Letta's survival hinges on rebels within Berlusconi's center-right People of Freedom party [PDL], who are considering splitting from the media mogul after he called time on the government and pulled his ministers from the cabinet.
"Italians are crying out that they cannot take any more blood and arena, with politicians who slit each other's throats and then nothing changes," said Letta, who must clinch the vote to defeat Berlusconi and keep his coalition government alive.
The billionaire tycoon has called for his party to vote against the motion of confidence in the government.
"Despite the risks, I have decided to put an end to the Letta government," Berlusconi said in a letter to Tempi magazine published Tuesday, in which he blamed Letta and Italy's president for not protecting him from his legal woes.
But he was left on the back foot on the eve of the vote after his chief protégé -- Interior Minister Angelino Alfano - said he was "firmly convinced that our party as a whole should vote confidence".
Tensions within the country's uneasy coalition have spiked since Italy's top court upheld a tax fraud conviction against Berlusconi in August and calls from his allies for a pardon from President Giorgio Napolitano fell on deaf ears.
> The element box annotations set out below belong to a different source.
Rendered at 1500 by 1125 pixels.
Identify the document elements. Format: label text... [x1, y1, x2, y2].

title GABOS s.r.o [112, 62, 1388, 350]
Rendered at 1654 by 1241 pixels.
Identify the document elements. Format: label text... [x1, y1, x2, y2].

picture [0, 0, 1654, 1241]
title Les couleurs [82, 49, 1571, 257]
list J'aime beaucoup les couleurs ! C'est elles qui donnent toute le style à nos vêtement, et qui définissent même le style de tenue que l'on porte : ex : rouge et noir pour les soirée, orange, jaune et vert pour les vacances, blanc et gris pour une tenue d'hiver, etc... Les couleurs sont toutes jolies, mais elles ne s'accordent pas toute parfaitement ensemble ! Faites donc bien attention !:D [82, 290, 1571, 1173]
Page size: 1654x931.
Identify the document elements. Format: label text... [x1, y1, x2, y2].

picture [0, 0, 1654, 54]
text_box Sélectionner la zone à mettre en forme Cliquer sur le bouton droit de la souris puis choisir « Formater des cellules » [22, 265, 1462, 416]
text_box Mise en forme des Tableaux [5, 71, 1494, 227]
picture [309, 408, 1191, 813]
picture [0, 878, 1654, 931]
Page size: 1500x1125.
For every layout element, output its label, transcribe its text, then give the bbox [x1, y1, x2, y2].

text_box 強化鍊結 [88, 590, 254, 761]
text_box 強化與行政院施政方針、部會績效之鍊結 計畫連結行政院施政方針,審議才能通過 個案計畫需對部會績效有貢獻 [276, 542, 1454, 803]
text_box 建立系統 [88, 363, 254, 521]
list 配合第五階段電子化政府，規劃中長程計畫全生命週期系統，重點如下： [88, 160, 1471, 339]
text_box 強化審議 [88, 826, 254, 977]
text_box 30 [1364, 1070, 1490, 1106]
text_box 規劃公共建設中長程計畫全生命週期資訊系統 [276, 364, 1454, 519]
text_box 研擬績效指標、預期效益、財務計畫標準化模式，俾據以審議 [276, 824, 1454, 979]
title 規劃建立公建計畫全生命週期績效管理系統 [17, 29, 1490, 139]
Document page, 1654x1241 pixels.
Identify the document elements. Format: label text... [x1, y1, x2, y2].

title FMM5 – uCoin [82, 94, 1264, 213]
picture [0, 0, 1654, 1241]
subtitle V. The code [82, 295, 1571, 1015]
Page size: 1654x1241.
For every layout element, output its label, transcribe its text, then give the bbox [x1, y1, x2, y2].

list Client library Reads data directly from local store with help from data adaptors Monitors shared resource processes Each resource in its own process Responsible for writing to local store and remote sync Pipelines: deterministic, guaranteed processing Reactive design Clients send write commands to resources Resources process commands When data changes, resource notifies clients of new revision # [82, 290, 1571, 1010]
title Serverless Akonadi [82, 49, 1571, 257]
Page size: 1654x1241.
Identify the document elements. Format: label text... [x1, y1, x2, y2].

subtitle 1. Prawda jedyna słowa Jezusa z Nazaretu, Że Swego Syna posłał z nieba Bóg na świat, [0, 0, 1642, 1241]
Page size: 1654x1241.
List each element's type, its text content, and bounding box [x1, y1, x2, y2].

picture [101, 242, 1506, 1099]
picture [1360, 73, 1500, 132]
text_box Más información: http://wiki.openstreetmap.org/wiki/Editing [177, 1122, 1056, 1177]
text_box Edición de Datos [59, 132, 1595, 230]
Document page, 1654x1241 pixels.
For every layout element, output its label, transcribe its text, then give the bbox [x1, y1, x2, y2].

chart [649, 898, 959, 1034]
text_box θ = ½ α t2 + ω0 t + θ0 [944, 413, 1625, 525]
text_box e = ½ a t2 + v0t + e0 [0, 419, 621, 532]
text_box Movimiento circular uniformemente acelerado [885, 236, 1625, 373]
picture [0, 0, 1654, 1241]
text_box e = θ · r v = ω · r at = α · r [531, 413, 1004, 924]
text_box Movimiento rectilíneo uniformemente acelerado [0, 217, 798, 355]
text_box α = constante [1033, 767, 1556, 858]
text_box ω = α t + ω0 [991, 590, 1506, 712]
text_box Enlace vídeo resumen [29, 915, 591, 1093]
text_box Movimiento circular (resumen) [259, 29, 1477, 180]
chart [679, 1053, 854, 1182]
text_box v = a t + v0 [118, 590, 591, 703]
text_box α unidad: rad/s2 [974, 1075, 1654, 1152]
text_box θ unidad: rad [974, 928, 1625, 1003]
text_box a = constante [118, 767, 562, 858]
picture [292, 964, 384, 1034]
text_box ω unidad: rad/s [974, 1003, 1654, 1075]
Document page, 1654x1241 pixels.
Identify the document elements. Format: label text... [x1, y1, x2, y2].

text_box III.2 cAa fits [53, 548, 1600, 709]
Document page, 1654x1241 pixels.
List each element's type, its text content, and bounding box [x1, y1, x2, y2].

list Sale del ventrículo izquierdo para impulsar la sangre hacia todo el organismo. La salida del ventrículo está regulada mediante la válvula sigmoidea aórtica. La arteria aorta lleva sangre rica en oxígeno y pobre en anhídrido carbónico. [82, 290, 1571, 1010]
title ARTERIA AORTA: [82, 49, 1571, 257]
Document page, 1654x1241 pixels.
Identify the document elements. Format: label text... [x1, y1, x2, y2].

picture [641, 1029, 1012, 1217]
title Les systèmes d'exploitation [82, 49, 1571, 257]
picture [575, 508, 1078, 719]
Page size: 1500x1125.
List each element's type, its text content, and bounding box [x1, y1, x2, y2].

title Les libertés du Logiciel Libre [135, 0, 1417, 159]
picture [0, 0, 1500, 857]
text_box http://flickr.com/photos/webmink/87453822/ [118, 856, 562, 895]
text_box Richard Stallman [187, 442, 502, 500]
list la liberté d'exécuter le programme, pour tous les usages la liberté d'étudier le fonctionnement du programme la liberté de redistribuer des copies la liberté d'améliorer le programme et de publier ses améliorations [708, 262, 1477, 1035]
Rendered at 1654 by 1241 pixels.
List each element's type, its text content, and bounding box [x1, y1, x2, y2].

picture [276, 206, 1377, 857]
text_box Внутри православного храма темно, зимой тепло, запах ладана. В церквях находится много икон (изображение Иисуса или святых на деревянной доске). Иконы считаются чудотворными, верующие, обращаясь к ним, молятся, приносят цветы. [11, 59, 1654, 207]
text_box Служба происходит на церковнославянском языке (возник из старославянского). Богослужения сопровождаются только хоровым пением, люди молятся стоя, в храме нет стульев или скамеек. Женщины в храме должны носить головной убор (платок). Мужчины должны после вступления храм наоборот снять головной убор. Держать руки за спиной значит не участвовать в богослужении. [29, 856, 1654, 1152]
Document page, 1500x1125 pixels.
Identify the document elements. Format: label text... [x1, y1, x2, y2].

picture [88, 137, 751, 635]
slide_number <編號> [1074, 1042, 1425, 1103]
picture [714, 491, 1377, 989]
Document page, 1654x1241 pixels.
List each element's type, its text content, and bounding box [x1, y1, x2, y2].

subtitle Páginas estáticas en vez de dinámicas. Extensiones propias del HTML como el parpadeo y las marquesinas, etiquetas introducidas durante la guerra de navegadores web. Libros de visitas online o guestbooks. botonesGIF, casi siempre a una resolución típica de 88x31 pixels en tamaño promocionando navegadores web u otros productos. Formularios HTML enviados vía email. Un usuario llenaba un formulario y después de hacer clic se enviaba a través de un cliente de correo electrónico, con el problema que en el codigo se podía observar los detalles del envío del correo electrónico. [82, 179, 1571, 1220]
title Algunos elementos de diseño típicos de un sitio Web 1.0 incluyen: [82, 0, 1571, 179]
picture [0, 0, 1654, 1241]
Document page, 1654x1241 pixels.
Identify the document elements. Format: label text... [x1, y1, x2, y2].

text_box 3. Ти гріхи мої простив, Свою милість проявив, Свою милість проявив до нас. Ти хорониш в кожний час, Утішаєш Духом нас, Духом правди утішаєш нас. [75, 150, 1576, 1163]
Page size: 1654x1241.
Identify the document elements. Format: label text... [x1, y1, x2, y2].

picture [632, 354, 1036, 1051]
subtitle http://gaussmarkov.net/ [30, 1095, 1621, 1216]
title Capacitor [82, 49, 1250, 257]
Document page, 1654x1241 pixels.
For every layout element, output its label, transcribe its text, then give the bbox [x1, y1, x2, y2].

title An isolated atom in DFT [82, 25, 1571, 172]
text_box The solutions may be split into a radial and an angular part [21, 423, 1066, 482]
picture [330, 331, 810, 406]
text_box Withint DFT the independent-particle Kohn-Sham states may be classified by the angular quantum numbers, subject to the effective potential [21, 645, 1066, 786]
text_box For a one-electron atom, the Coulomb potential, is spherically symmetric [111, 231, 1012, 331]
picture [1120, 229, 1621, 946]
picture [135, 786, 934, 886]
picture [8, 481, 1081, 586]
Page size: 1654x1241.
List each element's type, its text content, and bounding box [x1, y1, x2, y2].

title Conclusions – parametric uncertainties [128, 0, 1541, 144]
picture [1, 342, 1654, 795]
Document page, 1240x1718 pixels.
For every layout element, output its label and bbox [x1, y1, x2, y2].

"In a democratic state, all sentences must be respected," Letta told lawmakers in the Senate in a clear reference to his rival's legal woes.
Despite fears that political instability could undermine efforts by the euro zone's third-largest economy to rein in its budget deficit, the three-time former premier has called for fresh elections.
'Traitors' Senior party figures have said 40 PDL senators are ready to vote for the government, which would hand Letta the overall majority he needs.
The premier holds a comfortable majority in the lower house but is only sure of 137 votes from his own Democratic Party and centrist allies in the Senate - meaning he needs at least 24 extra to secure the 161-seat majority there.
He may be able to count on a few votes from opposition parties such as the anti-establishment Five Star Movement, but has sworn not to limp on without strong enough support to implement much-needed economic and structural reforms.
The confidence vote will be held after Letta's address, followed later in the day by a vote in the Chamber of Deputies lower house.
If he loses the vote, President Napolitano will be forced to try and cobble together a new government or send the country back to the polls, a move which political observers agree risks ending in yet another stalemate.
The country is suffering the longest downturn since the Second World War and is struggling to meet a public deficit target of 2.9 percent for this year -- under the EU-mandated 3.0 percent.
The jobless rate has also returned to a record high of 12.2 percent, with youth unemployment also at its highest ever level of 40.1 percent.